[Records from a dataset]
....................

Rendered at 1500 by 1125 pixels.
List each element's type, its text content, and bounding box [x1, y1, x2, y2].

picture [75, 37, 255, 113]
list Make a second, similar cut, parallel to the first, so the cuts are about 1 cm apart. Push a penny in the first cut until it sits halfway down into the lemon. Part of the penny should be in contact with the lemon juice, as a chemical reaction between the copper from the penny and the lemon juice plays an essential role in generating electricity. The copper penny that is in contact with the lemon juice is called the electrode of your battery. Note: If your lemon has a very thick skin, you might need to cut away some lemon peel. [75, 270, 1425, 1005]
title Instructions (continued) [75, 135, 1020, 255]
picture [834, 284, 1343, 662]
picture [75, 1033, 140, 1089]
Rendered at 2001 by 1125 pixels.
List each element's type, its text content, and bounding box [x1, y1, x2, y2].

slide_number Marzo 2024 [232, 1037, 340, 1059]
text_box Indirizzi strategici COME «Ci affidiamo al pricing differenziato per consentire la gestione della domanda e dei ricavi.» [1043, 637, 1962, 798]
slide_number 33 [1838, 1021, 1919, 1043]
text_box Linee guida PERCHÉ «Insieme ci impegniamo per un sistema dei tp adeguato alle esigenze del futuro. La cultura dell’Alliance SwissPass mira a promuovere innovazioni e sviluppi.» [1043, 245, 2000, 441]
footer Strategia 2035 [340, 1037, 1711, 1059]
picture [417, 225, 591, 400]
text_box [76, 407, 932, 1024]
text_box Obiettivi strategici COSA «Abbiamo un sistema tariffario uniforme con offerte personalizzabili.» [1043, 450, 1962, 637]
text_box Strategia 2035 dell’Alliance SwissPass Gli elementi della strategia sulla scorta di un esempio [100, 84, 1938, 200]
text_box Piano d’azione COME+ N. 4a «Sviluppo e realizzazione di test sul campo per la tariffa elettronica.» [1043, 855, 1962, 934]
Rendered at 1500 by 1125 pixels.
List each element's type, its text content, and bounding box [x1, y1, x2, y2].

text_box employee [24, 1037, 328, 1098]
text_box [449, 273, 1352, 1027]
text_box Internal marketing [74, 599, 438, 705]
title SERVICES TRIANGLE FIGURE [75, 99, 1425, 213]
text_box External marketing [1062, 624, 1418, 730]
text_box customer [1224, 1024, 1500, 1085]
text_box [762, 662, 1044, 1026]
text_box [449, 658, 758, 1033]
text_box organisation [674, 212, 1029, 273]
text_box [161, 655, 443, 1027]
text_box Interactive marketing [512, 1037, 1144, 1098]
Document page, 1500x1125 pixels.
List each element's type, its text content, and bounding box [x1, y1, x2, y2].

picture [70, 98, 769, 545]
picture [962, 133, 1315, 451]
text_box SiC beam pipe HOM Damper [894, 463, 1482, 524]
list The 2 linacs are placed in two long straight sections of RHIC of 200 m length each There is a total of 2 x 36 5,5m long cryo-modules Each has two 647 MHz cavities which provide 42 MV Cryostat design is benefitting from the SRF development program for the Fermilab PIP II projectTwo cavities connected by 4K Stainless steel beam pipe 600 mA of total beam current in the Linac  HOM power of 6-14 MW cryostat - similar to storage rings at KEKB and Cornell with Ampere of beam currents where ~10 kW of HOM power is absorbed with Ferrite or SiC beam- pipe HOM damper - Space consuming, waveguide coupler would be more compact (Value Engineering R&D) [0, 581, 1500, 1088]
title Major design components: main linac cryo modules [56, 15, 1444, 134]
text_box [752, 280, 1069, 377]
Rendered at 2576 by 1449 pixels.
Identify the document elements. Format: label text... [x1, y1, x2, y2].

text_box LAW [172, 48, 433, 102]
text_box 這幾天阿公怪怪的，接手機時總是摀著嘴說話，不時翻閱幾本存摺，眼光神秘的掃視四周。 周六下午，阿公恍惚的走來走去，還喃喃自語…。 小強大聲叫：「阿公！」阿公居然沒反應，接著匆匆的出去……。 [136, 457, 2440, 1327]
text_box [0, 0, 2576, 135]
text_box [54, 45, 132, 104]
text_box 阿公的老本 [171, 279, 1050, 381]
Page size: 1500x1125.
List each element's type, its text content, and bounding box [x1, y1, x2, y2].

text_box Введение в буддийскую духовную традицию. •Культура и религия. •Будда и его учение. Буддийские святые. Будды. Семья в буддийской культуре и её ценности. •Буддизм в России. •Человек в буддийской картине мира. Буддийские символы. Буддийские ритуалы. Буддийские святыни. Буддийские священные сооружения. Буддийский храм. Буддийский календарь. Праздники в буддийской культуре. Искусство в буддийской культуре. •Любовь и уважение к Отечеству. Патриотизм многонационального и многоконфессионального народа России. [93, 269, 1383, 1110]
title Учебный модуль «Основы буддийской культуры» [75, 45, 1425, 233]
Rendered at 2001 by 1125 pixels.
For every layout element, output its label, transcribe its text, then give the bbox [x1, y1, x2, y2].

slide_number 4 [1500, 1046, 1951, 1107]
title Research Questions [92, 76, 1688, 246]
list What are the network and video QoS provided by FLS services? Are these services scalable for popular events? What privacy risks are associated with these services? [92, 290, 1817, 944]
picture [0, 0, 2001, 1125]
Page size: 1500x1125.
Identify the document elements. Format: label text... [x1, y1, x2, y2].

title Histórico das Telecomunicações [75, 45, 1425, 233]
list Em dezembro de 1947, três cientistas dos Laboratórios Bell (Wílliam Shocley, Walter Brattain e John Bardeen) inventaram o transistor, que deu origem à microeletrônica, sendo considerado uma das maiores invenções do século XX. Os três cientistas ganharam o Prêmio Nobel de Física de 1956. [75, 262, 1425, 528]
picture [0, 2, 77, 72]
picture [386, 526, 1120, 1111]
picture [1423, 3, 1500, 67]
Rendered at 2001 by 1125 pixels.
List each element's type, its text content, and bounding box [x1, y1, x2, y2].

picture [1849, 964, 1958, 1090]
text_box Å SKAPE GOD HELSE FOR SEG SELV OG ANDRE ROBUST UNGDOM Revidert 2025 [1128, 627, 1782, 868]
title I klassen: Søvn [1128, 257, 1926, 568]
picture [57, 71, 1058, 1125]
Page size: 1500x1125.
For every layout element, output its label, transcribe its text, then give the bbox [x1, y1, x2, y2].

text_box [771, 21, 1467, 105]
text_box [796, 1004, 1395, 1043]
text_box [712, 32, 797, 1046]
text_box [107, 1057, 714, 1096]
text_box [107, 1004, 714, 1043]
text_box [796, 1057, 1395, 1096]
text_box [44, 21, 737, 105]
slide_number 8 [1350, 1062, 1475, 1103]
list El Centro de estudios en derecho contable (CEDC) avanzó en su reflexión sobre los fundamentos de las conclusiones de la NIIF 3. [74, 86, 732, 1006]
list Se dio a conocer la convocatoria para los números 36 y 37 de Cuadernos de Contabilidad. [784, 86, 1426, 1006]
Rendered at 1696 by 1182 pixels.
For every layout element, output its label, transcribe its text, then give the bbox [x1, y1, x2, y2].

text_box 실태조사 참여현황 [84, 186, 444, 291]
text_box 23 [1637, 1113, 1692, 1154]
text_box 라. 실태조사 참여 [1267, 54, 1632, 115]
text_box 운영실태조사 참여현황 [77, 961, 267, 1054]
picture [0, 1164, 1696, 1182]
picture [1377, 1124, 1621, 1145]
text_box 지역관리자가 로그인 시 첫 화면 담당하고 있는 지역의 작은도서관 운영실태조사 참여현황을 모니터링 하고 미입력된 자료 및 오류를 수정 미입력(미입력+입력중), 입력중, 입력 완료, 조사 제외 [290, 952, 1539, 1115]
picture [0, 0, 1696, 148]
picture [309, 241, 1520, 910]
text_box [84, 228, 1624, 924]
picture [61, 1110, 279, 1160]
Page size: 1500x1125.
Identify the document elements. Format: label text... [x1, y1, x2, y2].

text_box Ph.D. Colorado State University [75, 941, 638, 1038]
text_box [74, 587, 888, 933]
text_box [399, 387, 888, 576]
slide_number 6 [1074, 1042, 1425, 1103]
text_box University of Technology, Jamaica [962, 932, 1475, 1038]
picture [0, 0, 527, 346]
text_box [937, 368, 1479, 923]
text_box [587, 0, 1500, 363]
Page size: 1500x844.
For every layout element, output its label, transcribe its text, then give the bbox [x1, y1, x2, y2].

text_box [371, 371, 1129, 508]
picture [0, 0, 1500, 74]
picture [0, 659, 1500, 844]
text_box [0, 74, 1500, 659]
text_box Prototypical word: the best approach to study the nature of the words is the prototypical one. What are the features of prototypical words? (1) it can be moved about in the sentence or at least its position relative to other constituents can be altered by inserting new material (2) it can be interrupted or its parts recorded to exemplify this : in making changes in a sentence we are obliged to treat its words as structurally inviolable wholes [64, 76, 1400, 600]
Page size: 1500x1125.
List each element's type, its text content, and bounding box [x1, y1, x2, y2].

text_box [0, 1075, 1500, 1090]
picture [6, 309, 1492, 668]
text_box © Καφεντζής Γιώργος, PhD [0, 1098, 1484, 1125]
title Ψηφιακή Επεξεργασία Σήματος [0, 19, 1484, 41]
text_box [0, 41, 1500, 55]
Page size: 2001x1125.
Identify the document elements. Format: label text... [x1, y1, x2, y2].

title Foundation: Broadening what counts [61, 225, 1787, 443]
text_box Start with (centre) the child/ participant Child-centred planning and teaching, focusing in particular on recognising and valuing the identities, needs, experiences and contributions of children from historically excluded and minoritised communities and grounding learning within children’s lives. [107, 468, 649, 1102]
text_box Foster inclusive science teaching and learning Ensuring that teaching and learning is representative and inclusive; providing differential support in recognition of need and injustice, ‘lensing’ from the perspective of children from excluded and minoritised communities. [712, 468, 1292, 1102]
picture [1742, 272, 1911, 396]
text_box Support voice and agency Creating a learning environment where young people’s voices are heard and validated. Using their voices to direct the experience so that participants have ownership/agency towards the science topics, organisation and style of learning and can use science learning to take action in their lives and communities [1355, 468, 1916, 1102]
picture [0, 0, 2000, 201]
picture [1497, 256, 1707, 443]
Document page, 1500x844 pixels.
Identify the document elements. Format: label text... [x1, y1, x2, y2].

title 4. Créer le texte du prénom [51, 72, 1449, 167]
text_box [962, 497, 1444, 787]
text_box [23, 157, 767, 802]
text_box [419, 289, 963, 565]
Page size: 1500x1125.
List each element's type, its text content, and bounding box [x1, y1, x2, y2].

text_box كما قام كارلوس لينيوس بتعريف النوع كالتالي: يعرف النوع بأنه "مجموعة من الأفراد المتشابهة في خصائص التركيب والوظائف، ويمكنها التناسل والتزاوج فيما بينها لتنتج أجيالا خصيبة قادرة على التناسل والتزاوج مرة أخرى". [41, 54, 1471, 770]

....................

▶ _WHAT IS NEEDED_
What you return must match, line for line, the data from the line containing "Document page, 1500x844 pixels." to its end, both ends included.

▶ _ANSWER_
Document page, 1500x844 pixels.
Identify the document elements. Format: label text... [x1, y1, x2, y2].

title 4. Créer le texte du prénom [51, 72, 1449, 167]
text_box [962, 497, 1444, 787]
text_box [23, 157, 767, 802]
text_box [419, 289, 963, 565]
Page size: 1500x1125.
List each element's type, its text content, and bounding box [x1, y1, x2, y2].

text_box كما قام كارلوس لينيوس بتعريف النوع كالتالي: يعرف النوع بأنه "مجموعة من الأفراد المتشابهة في خصائص التركيب والوظائف، ويمكنها التناسل والتزاوج فيما بينها لتنتج أجيالا خصيبة قادرة على التناسل والتزاوج مرة أخرى". [41, 54, 1471, 770]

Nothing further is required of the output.